___ Trecho do documento ___
Não se trata de enganar, de mentir, mas analisar o problema com realismo, mostrar que tem muitas coisas a serem feitas, independentemente da situação, e quais são os nossos objetivos. Temos que ouvir as queixas. O paciente vai ver que pode se aliviar, que os tratamentos podem não ser tão penosos quanto ele pensa
SÉRGIO ROITHMANN
Oncologista
– Não se trata de enganar, de mentir, mas analisar o problema com realismo, mostrar que tem muitas coisas a serem feitas, independentemente da situação, e quais são os nossos objetivos. Temos que ouvir as queixas. O paciente vai ver que pode se aliviar, que os tratamentos podem não ser tão penosos quanto ele pensa. Ao ver um paciente novo, mais grave ou menos grave, estamos diante de uma pessoa assustada. Nossa missão é entender isso, ver como ela está expressando o medo e assumir uma atitude extremamente positiva. Ela pode ouvir que a doença é grave, mas ela também pode ouvir que nós temos o que fazer e que ela vai melhorar. Isso se reflete, na maior parte das vezes, numa atitude positiva do paciente e dos familiares – afirma Roithmann.
A necessidade de exames, aplicações de medicação e internações certamente vai afetar a rotina do paciente. O objetivo é tentar a cura e minimizar sequelas com os tratamentos menos tóxicos possíveis – às vezes, uma toxicidade maior cobra seu preço no início, mas se mostra benéfica mais adiante. A ideia é, dentro do possível, permitir que a pessoa mantenha seus afazeres e compromissos habituais, mas reavaliações são feitas à medida que o tratamento se desenrola. Roithmann diz aprender com o paciente sobre suas vontades e limitações. Provavelmente, haverá dias ou semanas em que será impossível sair de casa para trabalhar, por exemplo.
___
- **Trabalho pedido**:
a – Liste as necessidades que, segundo o trecho, certamente vão afetar a rotina do paciente.
b – Repita literalmente a parte do trecho que começa em "A necessidade de" e termina em "trabalhar, por exemplo.".
Responda apenas com base no trecho.
___ Dados ___
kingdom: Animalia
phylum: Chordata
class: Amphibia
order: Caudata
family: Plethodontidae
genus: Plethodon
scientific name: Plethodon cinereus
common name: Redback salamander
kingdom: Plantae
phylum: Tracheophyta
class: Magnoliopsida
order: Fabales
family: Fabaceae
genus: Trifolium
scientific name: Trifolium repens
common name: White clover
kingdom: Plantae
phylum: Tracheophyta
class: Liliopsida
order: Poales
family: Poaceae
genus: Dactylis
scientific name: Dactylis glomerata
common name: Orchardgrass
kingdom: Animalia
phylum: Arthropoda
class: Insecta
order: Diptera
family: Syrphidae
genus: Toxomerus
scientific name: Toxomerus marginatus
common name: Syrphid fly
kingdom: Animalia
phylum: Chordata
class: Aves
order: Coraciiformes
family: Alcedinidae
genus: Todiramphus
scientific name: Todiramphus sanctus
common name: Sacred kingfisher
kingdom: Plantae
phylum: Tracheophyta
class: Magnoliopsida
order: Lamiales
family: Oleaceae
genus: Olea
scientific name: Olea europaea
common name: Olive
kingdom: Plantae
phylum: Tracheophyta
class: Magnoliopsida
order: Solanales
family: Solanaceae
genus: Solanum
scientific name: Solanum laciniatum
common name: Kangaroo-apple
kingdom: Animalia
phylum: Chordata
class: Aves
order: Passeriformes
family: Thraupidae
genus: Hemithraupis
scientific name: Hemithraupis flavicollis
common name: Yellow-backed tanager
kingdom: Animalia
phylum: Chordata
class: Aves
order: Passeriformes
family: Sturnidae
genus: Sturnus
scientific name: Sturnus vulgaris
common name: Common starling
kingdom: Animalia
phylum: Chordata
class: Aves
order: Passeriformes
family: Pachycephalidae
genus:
___
- **Respostas por item**:
a – Exames, aplicações de medicação e internações.

b –
A necessidade de exames, aplicações de medicação e internações certamente vai afetar a rotina do paciente. O objetivo é tentar a cura e minimizar sequelas com os tratamentos menos tóxicos possíveis – às vezes, uma toxicidade maior cobra seu preço no início, mas se mostra benéfica mais adiante. A ideia é, dentro do possível, permitir que a pessoa mantenha seus afazeres e compromissos habituais, mas reavaliações são feitas à medida que o tratamento se desenrola. Roithmann diz aprender com o paciente sobre suas vontades e limitações. Provavelmente, haverá dias ou semanas em que será impossível sair de casa para trabalhar, por exemplo.